TESTO DELL'ESERCIZIO:
┄┄┄┄┄┄┄┄┄┄

Secondo quanto riportato da BBC News, si stima che 10.000 musulmani Rohingya siano stati uccisi durante una repressione militare in Myanmar a maggioranza buddista nel 2017. E ora, in Regno Unito, uno studio legale rappresenterà i diritti di coloro che premono affinché il colosso dei social media si assuma le proprie responsabilità. Nella lettera a Facebook, lo studio legale (e i rifugiati che quest’ultimo rappresenta) accusa l’azienda di aver permesso «la diffusione di disinformazione odiosa e pericolosa per anni». Vengono poi tirati in ballo anche gli algoritmi di Facebook, in quanto sembra che abbiano «amplificato il discorso di odio contro il popolo Rohingya».

La lettera poi continua accusando l’azienda di: non aver investito in moderatori e fact-checker che conoscevano la situazione politica in Myanmar; non aver sospeso o cancellato gli account che incitavano alla violenza contro i Rohingy; non aver intrapreso «azioni appropriate e tempestive», nonostante gli avvertimenti delle associazioni di beneficenza e dei media.

┄┄┄┄┄┄┄┄┄┄

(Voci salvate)
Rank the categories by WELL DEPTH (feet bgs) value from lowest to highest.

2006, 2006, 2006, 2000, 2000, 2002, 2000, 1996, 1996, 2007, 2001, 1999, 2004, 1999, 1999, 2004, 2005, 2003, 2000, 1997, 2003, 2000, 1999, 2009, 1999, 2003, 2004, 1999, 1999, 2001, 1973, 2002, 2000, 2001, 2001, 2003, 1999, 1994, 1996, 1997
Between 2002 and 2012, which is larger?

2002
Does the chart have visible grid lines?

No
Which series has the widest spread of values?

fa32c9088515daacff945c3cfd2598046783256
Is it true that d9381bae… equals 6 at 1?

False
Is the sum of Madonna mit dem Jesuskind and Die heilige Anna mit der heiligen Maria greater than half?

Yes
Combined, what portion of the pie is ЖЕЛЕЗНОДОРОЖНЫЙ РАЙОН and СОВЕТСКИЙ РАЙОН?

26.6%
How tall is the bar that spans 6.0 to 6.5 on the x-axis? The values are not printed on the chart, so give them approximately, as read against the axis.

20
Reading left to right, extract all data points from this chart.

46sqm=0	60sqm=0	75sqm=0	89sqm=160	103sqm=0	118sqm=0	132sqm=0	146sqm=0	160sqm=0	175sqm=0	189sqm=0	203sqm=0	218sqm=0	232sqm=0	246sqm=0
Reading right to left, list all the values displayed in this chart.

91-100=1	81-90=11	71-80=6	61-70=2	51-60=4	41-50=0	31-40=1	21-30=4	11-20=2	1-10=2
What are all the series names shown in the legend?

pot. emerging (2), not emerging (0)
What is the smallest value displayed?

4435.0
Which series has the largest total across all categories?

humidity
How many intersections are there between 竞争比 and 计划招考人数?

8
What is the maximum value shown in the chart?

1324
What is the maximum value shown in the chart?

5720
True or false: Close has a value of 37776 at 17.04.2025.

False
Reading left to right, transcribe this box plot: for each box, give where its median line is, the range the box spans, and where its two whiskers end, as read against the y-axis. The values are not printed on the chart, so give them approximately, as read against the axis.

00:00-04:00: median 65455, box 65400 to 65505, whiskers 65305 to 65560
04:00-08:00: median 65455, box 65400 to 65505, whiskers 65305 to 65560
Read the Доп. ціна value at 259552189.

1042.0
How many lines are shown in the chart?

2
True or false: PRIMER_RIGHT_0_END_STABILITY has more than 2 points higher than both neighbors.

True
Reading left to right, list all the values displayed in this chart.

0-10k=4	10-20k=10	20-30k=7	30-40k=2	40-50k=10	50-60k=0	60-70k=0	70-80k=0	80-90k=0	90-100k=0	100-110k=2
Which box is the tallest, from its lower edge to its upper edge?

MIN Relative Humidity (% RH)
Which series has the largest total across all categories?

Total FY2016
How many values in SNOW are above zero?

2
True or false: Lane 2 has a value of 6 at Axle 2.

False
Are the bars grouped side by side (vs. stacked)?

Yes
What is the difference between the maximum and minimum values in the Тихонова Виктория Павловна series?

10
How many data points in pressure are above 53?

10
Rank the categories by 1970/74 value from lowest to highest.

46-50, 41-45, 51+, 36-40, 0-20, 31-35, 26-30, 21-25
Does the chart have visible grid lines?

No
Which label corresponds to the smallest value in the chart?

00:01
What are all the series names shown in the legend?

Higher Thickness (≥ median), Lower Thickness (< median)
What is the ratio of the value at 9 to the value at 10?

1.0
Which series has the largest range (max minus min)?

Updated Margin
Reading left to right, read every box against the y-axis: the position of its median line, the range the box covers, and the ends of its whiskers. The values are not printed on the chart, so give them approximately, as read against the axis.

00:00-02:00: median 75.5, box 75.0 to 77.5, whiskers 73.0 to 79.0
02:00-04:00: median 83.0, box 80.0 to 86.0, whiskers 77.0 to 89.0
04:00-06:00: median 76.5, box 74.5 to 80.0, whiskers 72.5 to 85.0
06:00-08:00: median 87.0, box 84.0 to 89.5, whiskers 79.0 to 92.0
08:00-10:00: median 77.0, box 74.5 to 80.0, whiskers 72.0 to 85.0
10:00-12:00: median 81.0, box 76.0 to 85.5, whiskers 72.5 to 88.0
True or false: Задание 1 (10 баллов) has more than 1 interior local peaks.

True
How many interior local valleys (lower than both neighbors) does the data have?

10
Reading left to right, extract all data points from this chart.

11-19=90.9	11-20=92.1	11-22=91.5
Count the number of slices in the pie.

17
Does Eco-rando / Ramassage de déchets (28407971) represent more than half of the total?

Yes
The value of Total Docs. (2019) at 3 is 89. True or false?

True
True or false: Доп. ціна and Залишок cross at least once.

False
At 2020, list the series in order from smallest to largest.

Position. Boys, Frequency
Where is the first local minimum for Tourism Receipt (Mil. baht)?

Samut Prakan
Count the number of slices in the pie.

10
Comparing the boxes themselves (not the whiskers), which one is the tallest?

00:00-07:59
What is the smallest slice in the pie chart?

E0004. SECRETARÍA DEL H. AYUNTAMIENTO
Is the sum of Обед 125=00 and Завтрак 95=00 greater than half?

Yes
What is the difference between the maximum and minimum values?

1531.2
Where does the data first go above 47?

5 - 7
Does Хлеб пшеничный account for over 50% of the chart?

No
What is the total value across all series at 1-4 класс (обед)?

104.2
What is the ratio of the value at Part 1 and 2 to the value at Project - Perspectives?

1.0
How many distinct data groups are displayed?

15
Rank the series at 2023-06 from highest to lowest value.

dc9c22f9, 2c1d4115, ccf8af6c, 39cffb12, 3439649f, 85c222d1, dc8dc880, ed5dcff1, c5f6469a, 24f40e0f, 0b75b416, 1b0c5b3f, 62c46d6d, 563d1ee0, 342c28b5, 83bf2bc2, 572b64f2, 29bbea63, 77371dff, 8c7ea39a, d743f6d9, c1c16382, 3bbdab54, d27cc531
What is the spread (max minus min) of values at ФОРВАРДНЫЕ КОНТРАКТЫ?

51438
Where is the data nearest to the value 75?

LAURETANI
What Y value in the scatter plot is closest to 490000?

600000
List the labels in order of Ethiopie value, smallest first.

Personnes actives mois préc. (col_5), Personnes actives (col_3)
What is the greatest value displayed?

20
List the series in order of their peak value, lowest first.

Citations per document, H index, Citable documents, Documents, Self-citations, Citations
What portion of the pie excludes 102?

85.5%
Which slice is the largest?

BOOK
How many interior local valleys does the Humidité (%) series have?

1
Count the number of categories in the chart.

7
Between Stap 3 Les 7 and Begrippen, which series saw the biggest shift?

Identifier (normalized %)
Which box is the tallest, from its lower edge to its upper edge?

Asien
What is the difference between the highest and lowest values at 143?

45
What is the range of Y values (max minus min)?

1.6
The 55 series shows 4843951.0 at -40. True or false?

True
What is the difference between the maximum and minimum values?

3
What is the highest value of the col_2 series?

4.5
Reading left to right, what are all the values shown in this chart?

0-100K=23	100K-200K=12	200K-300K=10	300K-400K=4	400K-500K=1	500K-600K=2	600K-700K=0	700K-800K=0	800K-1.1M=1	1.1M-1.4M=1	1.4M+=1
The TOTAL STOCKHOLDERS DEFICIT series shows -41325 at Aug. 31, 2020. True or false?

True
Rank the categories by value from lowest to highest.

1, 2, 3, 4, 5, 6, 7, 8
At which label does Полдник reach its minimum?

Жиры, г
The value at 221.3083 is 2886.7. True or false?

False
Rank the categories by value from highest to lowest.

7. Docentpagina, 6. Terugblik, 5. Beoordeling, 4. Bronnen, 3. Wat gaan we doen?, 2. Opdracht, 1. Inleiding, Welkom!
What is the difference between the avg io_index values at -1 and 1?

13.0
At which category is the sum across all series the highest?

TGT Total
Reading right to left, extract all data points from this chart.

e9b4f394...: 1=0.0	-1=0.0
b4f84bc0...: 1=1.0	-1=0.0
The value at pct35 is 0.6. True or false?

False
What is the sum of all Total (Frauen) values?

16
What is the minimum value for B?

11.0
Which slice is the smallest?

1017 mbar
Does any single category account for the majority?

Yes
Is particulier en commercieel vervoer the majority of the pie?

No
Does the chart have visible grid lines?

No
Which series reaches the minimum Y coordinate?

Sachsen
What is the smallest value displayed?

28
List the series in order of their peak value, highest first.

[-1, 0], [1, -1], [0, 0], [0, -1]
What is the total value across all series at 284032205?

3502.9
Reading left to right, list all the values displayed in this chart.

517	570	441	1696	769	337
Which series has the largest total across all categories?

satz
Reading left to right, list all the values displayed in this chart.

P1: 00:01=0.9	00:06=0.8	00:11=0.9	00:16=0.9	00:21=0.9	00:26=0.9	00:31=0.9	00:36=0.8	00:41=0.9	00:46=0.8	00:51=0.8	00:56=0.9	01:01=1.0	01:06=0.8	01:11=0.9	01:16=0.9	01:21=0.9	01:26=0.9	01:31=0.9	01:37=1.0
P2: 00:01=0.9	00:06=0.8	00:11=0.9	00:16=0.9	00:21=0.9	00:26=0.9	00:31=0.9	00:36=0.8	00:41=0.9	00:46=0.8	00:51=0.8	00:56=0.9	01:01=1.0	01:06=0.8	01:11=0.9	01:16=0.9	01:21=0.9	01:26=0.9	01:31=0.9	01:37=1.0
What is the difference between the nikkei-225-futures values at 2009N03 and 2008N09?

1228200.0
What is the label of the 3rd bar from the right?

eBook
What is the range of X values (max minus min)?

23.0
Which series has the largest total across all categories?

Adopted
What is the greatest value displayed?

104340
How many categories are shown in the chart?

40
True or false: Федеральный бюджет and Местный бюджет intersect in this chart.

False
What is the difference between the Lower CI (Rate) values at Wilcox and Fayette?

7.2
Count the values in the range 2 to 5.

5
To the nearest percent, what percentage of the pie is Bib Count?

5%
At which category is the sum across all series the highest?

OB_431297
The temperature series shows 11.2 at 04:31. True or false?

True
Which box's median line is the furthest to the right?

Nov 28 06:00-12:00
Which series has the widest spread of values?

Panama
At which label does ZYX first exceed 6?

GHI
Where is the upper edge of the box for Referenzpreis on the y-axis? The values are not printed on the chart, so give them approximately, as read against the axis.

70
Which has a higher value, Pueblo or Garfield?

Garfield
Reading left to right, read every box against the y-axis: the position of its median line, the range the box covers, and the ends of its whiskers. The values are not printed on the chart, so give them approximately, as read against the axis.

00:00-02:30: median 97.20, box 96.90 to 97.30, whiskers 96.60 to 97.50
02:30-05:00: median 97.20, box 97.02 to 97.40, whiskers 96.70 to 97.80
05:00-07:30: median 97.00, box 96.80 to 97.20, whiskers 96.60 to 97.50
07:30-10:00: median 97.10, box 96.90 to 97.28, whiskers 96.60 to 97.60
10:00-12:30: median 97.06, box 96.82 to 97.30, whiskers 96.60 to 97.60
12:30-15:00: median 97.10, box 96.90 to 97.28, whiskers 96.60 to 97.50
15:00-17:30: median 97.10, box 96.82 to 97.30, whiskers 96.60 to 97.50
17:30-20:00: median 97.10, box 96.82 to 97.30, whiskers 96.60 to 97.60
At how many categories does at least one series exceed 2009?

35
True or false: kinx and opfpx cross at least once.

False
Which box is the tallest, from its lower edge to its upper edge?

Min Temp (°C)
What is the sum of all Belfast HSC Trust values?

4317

┄┄┄┄┄┄┄┄┄┄

CONSEGNE:
[1] Nel testo sui Rohingya e Facebook, quanti musulmani Rohingya si stima siano stati uccisi durante la repressione militare del 2017?
[2] Prosegui il testo sulla causa dei rifugiati Rohingya contro Facebook, partendo dopo la sua ultima frase.

RISPOSTE:
[1] Si stima che ne siano stati uccisi 10.000.

[2]
A prova delle varie accuse che Meta sta ricevendo sulla questione – anche da parte degli Stati Uniti – c’è anche un post di Facebook risalente al 2013 in cui si legge: «Dobbiamo combatterli come Hitler fece con gli ebrei». E ancora: «Versate carburante e appiccate il fuoco in modo che possano incontrare Allah più velocemente».

Facebook e l’ammissione di colpa: non ha fatto abbastanza

Nel 2018, quando la piattaforma di social media era molto popolare in Myanmar, Facebook ha ammesso di non aver fatto abbastanza per prevenire l’incitamento alla violenza e i discorsi di odio contro i Rohingya: l’azienda non ha moderato attivamente i contenuti in lingue locali come il birmano e il rakhine. Mark Zuckerberg ha ammesso personalmente di aver commesso degli errori nel periodo precedente alla violenza diffusa in quel Paese e questo è ciò che rende questa causa particolarmente interessante e diversa dalle altre simili. Poiché se in altri casi – come quello sul possibile coinvolgimento dell’azienda nella diffusione della disinformazione legata al Covid-19 – l’azienda si è sempre voltata dall’altra parte, in questo caso Meta non nega che avrebbe potuto fare di più.

Inoltre, c’è da dire che negli Stati Uniti Facebook è ampiamente protetto dalla responsabilità sui contenuti pubblicati dai suoi utenti, ma la legge del Myanmar non ha tali protezioni e, quindi, dovrebbe prevalere nel caso. Questi elementi potrebbero già essere un punto di partenza per dare un epilogo positivo alla causa dei Rohingya. Tra il dire e il fare però c’è un davvero Meta risarcirà la minoranza con 150 miliardi di dollari?